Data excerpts
▽

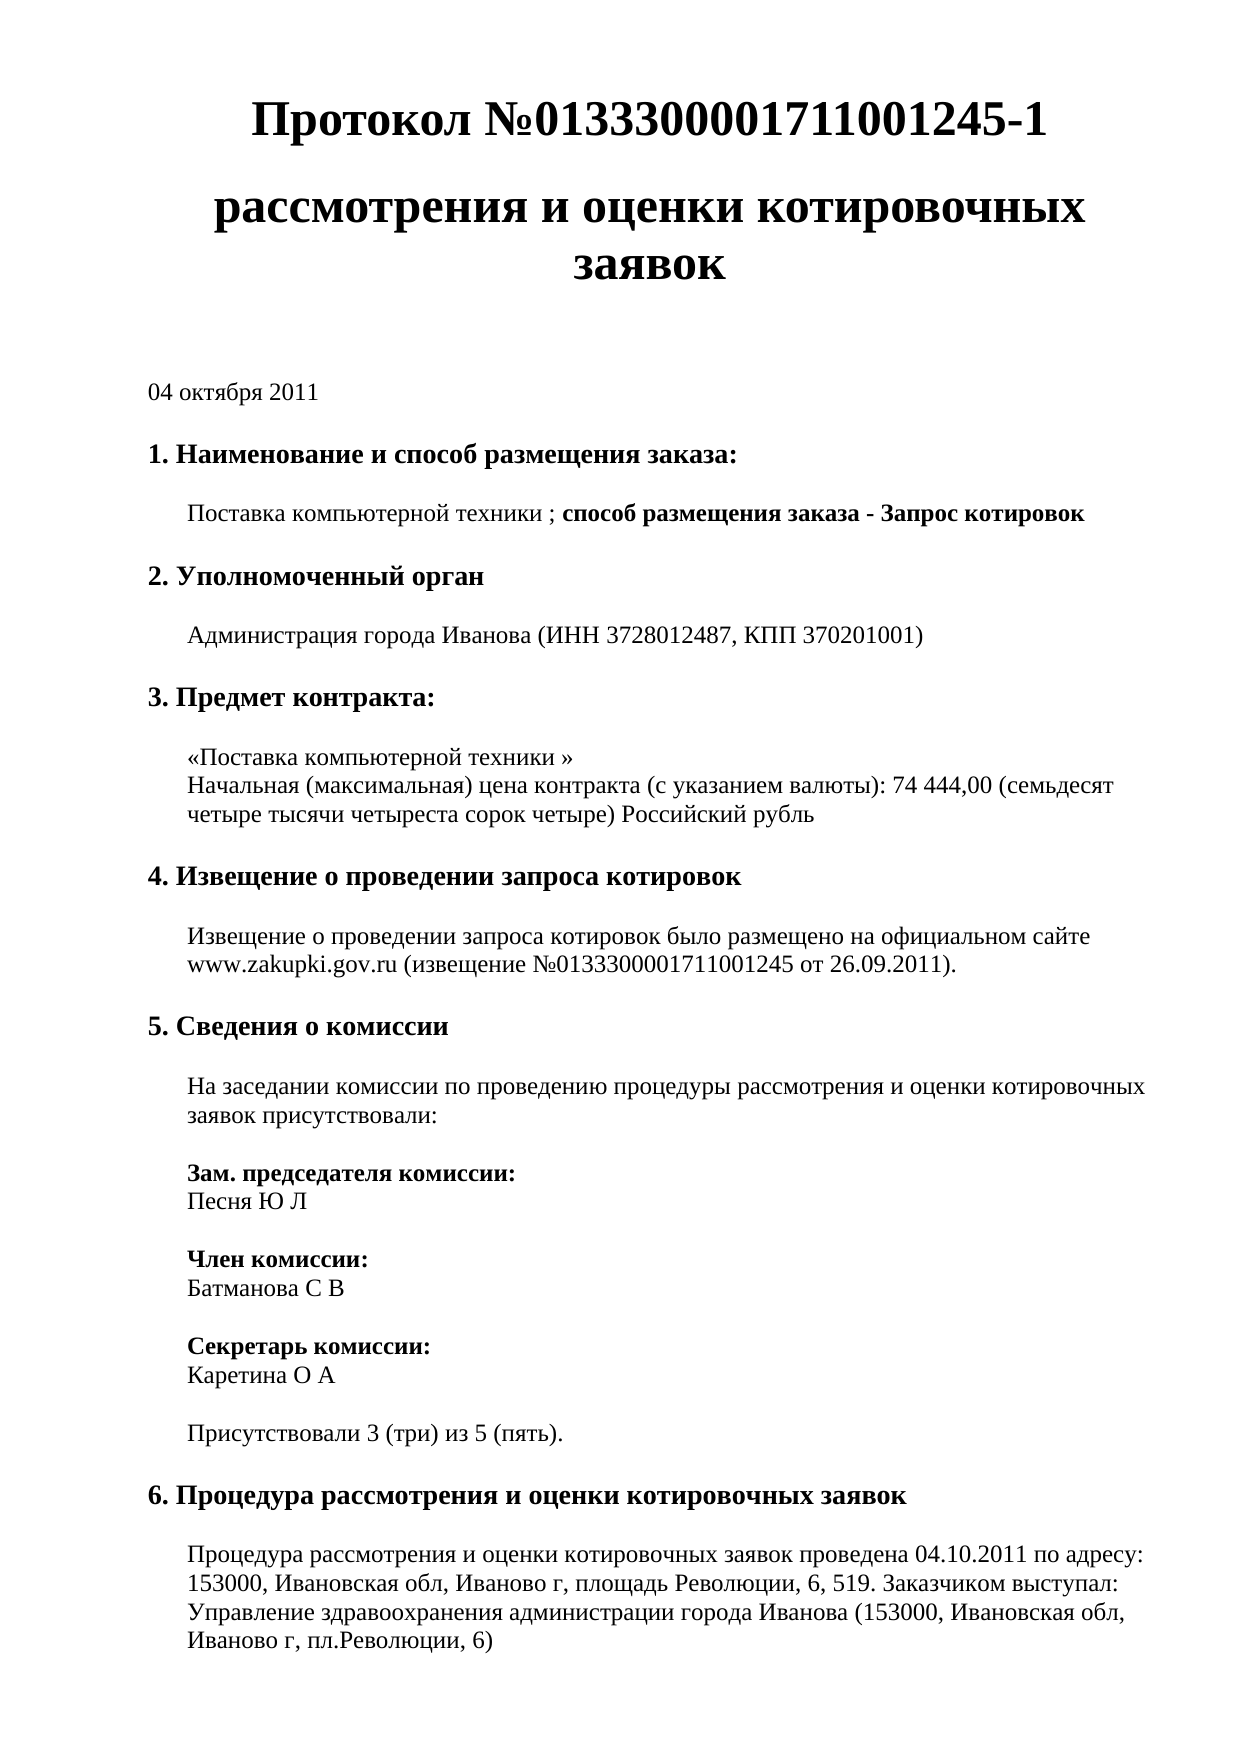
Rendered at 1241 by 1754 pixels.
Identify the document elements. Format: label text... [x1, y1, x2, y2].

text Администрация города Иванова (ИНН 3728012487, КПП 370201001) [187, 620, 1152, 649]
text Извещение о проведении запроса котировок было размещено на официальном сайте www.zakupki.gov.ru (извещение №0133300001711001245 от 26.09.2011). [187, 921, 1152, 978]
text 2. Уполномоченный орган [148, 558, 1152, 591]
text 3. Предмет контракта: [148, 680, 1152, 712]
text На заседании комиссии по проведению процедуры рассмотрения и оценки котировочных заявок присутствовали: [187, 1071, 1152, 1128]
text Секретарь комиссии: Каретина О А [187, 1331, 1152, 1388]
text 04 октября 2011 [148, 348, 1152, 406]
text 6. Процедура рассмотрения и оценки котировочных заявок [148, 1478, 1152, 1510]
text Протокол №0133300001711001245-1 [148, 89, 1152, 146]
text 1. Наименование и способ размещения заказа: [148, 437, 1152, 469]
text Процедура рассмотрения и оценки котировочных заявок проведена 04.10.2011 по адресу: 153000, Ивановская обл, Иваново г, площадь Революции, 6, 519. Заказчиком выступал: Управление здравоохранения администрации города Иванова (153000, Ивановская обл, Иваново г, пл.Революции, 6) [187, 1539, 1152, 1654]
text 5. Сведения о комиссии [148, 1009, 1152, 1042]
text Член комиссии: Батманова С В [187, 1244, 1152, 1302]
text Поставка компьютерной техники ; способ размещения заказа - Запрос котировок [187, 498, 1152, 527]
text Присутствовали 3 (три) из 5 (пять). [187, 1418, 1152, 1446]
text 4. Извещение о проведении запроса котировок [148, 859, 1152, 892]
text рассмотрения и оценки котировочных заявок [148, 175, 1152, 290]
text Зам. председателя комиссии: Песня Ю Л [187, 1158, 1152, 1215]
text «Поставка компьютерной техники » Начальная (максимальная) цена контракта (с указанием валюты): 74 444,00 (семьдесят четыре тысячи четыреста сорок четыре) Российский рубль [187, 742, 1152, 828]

△
▽

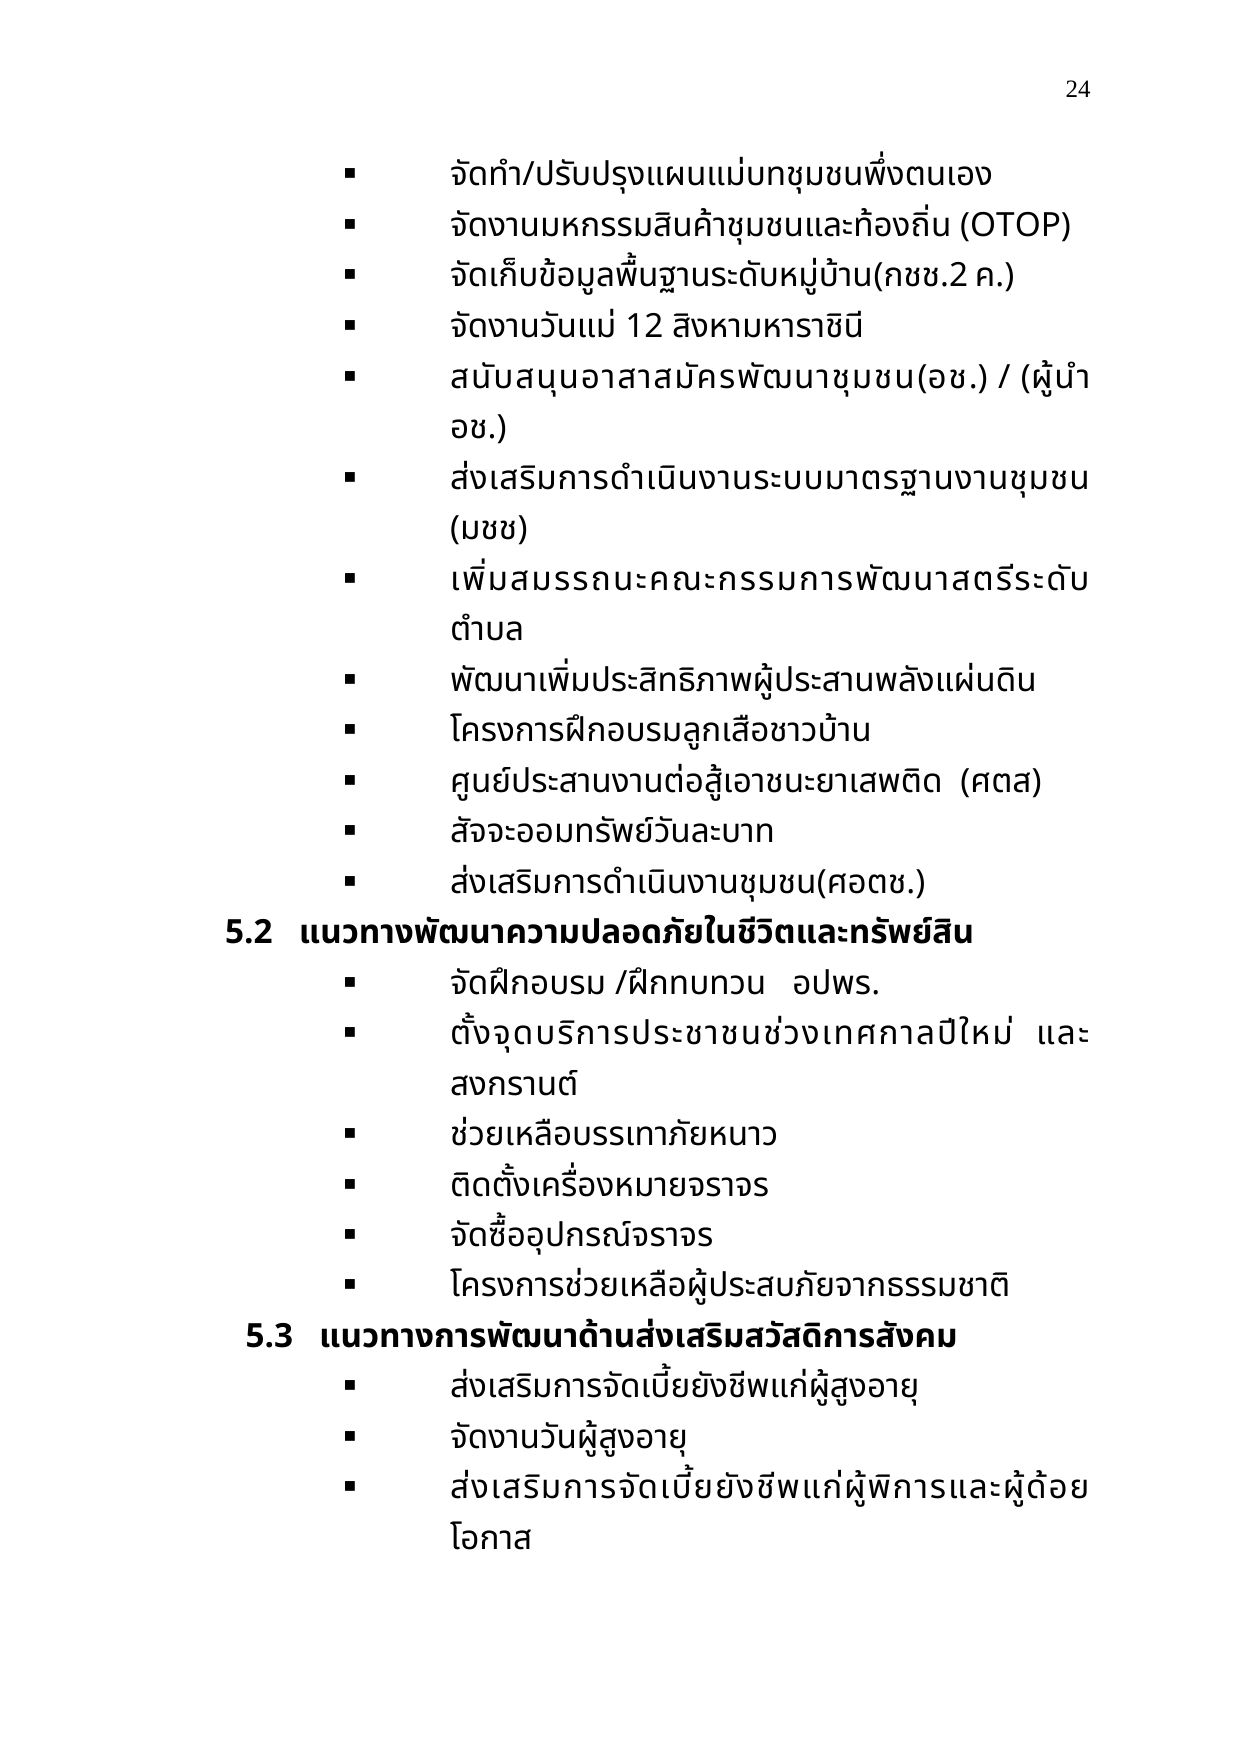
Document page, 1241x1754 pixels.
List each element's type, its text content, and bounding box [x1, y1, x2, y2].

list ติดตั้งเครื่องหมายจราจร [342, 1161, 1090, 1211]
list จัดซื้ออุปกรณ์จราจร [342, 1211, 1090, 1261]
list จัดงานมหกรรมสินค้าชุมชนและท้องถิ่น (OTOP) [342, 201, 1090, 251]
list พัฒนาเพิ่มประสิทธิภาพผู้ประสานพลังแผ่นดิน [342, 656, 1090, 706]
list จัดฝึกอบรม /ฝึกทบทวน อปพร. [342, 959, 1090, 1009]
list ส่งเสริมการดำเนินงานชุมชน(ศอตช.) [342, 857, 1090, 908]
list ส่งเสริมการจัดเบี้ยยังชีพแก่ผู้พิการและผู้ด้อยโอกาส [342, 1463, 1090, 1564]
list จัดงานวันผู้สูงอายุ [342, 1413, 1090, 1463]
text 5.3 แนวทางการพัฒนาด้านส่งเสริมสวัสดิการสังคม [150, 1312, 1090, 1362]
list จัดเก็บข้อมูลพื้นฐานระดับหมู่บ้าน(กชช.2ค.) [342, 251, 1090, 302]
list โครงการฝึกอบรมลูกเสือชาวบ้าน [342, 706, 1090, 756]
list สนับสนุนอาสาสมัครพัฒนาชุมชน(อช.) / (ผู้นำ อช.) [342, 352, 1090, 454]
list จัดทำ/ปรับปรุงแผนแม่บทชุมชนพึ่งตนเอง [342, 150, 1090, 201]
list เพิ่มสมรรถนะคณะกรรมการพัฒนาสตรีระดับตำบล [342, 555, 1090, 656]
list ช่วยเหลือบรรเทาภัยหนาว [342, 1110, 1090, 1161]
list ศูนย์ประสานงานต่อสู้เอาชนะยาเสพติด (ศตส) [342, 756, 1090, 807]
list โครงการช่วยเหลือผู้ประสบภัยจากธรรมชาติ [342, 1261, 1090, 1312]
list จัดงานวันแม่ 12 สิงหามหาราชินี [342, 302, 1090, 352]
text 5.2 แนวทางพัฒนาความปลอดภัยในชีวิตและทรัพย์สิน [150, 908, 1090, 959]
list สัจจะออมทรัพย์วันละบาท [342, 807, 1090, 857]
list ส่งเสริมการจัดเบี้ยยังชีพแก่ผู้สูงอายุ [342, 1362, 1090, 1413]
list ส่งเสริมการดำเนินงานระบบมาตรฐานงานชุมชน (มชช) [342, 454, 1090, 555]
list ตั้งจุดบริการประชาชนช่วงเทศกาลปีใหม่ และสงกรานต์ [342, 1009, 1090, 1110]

△

Count every line above that holds the string "Процедура" and give the total, nothing more.

2